Endocrine Abstracts

Background: The mechanisms responsible for inappropriate insulin release from β-cells in Congenital Hyperinsulinism in Infancy (CHI) have largely focused upon defects in K_ATP channels. Little is known about insulin biogenesis, the profiles of insulin in insulin-containing secretory granules or whether the impact of K_ATP channel defects (due to mutations in ABCC8 or KCNJ11) is the same in diffuse- and focal disease.

Objective and hypotheses: We aimed to define the ultrastructural properties of the insulin-containing granules in β-cells from different forms of CHI and to compare these with control β-cells.

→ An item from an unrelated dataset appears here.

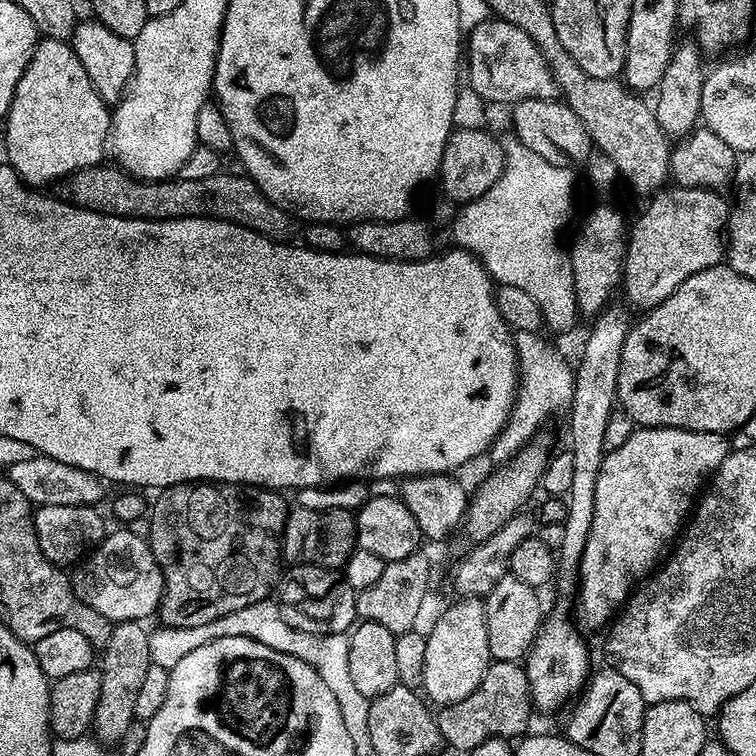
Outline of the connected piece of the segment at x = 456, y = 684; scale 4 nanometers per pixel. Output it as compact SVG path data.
M464 598L456 603L460 604L450 605L433 622L432 629L427 629L426 632L428 641L422 692L433 705L436 703L436 706L462 702L462 698L474 694L492 660L490 642L486 642L484 600Z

Methods: Tissue was obtained from six patients with CHI who underwent surgery for the treatment of hypoglycaemia. All patients were positive for mutations in the K_ATP channel gene ABCC8. Morphometric analysis and immuno-gold labelling of insulin (I-Au) was applied to frozen tissue sections of control (n=4 cases) and CHI tissues (diffuse-CHI, n=3; focal-CHI, n=3). Data were acquired using Transmission Electron Microscopy from images stacks in each of the different groups; control n=60 cells, diffuse-CHI n=58 cells and focal-CHI n=61 cells.

Results: Three profiles of secretory granules were defined across all tissues; (i) mature granules with dense-core/crystalline insulin; (ii) immature secretory granules and (iii) secretory granules that were depleted of insulin (confirmed by I-Au labeling). We found that approximately 60% of secretory granules (n=3428) were depleted of insulin in focal-CHI compared to around 10% of granules in diffuse- (n=2258) and control β-cells (n=2577). The percentages of immature granules were significantly lower in focal-CHI (5.7±1.7%) compared with diffuse CHI (45.5±8.7%) and control samples (31.6±3.7%). In contrast, control β-cells had a higher proportion of crystalline granules (62.9±3.1%) compared with focal- (36.6±3.5%) and diffuse-CHI (42.7±1.9%). We also found a higher incidence of multi-vesicular secretory granule structures in focal- (74.7±3.3%) compared to diffuse-CHI and control β-cells (39.5±6.8% vs. 27.8±5.6%).

Conclusion: Our data imply that β-cells in focal-CHI have a greater secretory capacity (increased number multi-vesicular secretory granules and depleted granules) than in diffuse disease, despite the fact that both conditions associate with ABCC8 gene defects.